Reach Marketing consultant Burt Flickinger said growing power on the supermarket side can help restore balance: "It gives branded manufacturers a hedge because too much of their volume base is at Wal-Mart."
KMART, COSTCO MOVE UP
Other mass merchandisers are moving up the food chain. Kmart Corp. has pinned hopes for a rebound on the addition of commodity and consumable products in its Big Kmart stores.
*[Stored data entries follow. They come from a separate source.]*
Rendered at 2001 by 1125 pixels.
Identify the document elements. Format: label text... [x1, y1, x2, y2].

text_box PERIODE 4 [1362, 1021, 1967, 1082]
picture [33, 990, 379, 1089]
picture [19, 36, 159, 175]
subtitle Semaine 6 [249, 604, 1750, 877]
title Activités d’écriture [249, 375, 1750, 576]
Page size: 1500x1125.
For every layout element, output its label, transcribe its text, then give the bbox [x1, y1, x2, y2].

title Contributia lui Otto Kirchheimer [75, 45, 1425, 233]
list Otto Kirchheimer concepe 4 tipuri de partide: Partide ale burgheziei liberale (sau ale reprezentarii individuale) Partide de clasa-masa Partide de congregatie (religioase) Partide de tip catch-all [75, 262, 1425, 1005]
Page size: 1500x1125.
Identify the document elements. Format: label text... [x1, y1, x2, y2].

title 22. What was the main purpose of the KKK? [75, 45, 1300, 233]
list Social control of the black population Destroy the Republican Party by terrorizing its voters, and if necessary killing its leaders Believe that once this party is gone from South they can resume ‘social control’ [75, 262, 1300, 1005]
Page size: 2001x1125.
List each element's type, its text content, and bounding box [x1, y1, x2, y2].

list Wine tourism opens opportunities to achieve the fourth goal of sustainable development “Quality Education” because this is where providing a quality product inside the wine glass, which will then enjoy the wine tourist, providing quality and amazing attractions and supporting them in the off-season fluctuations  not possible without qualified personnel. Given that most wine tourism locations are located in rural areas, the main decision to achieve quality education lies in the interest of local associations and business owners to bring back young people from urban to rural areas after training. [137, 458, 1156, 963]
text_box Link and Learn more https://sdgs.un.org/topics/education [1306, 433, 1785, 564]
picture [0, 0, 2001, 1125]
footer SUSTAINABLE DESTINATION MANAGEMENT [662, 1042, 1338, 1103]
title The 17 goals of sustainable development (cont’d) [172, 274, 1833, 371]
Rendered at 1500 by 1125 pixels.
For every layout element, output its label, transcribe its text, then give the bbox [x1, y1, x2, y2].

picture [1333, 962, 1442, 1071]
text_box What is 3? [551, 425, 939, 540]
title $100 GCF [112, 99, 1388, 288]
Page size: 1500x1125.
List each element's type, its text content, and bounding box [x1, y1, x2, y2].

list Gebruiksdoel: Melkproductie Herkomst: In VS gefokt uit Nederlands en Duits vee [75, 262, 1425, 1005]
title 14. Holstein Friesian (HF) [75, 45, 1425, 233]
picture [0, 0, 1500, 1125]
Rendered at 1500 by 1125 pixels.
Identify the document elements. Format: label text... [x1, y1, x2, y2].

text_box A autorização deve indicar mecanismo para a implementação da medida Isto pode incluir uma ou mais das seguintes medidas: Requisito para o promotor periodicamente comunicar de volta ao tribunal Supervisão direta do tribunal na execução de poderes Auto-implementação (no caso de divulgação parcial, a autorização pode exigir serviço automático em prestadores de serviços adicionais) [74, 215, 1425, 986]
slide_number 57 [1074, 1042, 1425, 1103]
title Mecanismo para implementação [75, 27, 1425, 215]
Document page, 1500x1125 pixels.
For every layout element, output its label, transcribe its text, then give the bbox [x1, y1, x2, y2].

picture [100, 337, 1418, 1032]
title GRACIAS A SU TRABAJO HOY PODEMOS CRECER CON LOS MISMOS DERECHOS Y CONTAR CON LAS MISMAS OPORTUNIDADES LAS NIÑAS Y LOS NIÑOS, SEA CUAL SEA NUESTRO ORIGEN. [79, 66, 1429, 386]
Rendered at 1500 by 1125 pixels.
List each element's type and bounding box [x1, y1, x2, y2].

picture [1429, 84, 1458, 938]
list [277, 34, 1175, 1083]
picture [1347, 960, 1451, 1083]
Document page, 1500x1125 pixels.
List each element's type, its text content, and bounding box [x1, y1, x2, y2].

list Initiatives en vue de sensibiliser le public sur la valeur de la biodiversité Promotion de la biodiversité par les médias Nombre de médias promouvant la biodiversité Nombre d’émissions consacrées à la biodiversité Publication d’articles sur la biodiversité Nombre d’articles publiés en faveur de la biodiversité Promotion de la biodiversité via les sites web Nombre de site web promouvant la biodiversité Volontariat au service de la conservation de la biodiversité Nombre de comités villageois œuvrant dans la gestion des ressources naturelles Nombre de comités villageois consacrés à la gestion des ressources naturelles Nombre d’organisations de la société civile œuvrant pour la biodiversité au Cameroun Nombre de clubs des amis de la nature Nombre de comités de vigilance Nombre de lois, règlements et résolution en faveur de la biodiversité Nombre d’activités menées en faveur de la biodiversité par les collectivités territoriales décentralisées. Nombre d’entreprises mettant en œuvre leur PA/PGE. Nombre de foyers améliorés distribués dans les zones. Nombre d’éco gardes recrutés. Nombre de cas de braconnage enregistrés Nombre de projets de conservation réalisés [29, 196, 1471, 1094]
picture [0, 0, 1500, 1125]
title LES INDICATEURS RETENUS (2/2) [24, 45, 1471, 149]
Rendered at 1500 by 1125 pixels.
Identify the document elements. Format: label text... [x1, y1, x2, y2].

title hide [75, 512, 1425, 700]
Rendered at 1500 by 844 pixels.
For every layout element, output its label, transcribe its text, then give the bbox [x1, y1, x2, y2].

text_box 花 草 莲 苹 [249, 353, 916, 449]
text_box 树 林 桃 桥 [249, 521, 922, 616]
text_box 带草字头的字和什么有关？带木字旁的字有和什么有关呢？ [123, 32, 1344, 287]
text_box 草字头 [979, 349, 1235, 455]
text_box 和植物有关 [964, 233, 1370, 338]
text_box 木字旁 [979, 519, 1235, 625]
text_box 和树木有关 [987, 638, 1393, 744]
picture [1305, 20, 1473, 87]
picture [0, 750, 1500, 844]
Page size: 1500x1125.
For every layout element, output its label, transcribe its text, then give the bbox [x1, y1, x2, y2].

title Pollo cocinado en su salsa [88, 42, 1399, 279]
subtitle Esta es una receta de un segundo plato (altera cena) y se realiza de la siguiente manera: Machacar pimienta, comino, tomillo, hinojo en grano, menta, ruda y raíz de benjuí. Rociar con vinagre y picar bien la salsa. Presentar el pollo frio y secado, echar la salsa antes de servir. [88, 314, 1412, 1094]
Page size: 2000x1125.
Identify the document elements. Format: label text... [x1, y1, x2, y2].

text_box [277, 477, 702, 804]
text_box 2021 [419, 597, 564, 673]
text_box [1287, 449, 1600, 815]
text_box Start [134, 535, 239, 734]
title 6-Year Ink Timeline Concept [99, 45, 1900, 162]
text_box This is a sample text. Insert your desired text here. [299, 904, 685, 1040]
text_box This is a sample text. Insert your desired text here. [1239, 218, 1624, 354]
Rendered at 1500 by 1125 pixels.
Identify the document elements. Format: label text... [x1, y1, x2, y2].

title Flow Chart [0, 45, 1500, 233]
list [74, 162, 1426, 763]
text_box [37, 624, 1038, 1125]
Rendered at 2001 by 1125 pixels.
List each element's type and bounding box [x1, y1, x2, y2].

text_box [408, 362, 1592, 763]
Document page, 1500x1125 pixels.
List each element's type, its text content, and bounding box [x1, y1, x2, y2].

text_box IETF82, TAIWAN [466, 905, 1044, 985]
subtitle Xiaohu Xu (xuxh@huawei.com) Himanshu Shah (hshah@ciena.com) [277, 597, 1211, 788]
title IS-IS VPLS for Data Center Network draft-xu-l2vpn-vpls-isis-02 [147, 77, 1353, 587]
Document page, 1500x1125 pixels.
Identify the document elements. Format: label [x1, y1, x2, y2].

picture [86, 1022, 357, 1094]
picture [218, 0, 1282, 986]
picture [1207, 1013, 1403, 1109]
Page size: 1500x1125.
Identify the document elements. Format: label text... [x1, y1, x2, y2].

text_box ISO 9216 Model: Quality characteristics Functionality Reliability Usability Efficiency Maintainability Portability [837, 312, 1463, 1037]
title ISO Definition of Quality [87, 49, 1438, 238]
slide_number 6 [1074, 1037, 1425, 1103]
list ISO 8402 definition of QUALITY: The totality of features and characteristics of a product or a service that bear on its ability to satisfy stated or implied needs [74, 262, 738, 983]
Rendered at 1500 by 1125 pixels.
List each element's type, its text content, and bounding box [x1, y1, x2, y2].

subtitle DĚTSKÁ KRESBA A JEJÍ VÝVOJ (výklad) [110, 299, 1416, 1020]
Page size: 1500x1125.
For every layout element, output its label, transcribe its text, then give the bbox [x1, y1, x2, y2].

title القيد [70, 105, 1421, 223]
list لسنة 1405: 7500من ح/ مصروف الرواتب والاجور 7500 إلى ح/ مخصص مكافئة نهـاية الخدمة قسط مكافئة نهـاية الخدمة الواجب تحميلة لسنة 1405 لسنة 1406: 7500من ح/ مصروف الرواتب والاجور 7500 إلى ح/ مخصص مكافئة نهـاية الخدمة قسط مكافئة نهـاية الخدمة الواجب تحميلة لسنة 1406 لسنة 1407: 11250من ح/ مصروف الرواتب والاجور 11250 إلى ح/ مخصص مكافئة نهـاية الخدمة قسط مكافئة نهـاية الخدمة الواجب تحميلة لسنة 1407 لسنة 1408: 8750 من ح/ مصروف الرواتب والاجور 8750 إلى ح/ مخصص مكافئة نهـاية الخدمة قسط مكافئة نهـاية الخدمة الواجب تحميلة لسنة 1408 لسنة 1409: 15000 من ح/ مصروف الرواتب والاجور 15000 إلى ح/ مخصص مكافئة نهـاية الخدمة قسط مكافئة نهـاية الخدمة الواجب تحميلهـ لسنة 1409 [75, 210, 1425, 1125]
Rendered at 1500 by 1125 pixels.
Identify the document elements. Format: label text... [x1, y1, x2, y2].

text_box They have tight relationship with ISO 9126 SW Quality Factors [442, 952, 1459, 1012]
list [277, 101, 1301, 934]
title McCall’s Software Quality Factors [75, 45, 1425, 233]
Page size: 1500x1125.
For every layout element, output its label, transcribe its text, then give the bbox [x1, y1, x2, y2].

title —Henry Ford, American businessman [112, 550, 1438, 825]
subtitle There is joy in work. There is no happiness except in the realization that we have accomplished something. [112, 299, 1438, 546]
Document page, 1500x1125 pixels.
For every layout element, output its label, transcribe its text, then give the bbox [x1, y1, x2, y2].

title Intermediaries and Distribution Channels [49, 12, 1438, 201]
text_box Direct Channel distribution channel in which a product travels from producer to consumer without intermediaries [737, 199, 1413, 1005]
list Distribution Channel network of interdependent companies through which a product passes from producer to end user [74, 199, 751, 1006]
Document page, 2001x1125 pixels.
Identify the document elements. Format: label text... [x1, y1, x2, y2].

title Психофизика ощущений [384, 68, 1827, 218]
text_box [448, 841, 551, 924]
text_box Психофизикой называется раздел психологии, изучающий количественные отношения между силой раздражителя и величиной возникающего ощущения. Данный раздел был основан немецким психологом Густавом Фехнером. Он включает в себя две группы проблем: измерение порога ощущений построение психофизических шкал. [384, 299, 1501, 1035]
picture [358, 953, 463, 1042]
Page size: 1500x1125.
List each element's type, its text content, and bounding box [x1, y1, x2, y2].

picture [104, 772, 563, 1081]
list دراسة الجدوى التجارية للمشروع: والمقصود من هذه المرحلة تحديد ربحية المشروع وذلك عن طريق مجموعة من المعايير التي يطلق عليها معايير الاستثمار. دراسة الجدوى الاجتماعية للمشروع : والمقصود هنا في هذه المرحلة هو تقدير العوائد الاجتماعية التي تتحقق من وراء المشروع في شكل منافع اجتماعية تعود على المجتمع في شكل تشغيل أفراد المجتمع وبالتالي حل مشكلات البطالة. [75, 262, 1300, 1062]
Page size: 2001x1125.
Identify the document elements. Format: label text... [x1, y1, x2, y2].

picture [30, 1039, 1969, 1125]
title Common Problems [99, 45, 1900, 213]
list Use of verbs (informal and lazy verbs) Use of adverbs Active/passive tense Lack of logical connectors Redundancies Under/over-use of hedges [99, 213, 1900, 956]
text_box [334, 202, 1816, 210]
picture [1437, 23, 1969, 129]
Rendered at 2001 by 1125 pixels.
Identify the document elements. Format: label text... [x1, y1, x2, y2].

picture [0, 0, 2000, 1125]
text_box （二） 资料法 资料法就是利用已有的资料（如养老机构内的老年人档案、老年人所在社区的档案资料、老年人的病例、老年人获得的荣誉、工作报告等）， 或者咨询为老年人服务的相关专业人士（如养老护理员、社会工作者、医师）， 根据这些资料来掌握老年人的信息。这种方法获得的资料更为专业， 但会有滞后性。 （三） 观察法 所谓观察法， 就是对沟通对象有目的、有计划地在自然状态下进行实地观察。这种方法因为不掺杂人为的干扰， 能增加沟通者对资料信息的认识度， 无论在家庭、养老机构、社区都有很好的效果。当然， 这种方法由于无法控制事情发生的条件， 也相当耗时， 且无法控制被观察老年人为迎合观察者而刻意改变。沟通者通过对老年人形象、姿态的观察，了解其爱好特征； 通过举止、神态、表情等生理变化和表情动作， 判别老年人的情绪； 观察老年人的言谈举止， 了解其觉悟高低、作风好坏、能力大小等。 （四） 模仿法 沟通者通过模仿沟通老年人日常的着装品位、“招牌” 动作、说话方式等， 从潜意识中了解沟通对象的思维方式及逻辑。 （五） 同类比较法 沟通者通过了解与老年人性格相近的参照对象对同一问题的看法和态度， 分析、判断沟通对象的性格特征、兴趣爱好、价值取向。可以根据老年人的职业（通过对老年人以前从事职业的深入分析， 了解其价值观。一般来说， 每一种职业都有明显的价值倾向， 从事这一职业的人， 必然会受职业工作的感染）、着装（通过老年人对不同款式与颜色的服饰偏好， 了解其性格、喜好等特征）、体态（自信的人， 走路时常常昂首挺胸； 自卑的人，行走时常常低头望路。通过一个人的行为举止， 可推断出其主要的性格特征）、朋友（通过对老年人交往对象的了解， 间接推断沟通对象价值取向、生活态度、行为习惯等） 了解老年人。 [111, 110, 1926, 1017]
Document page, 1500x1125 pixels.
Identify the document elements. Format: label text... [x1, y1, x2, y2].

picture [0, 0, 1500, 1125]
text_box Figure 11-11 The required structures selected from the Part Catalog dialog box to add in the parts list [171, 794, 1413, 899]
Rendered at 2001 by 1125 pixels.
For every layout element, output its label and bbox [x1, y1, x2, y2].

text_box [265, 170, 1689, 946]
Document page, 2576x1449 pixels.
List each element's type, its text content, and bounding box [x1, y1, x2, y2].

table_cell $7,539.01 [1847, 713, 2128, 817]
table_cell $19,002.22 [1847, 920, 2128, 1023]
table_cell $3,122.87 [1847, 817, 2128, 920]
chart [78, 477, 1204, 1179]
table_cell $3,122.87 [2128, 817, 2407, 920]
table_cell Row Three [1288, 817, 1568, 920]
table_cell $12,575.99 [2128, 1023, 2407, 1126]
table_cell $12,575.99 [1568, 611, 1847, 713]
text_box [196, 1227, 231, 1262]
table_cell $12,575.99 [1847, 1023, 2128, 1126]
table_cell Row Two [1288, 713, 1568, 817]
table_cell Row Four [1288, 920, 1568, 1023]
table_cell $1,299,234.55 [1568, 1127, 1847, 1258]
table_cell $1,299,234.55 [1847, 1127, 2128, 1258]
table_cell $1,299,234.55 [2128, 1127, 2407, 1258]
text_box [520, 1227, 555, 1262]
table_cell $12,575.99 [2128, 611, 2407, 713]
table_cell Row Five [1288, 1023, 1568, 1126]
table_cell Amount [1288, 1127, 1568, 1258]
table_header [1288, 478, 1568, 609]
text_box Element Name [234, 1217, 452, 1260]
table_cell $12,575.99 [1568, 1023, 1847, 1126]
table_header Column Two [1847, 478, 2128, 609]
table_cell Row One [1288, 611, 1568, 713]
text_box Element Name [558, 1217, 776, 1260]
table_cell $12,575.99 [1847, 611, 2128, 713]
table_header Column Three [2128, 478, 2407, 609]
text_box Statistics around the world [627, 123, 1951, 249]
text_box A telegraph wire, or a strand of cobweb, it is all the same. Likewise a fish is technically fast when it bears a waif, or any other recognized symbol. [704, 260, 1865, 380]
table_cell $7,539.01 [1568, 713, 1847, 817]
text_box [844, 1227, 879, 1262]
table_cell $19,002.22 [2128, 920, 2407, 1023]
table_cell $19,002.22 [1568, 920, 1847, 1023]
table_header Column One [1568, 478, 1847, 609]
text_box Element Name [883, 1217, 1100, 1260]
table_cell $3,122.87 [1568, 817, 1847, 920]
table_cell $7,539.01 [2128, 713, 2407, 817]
And warehouse clubs such as Costco continue to gnaw at grocery store sales.
"Even customers who shop at Neiman's get toilet paper at Wal-Mart," said Lauren Freedman, president, E-tailing Group.
And while Web-based grocery channels are a long way from tackling logistical problems, their emergence has changed the marketing landscape. "It's becoming a direct marketing science rather than a shelf management system," Ms. Freedman said.
Large chains are not the only ones needing to focus on branding. For smaller chains, such as New York's Waldbaum's Supermarkets, survival centers on local brand image. A Long Island store may require a seafood section; a Manhattan shop, a gourmet deli.
Albertson's is expected to keep its everyday-low-price strategy after the merger and may bring that philosophy to American Stores' Jewel Food Stores and Acme Markets chains.
American Stores has called off its $35 million ad review for Lucky Stores; Albertson's is handled by Duncan & Associates, Santa Monica, Calif. Lois/EJL, Chicago, has Jewel and Reimel Carter, Malvern, Pa., has creative for Acme.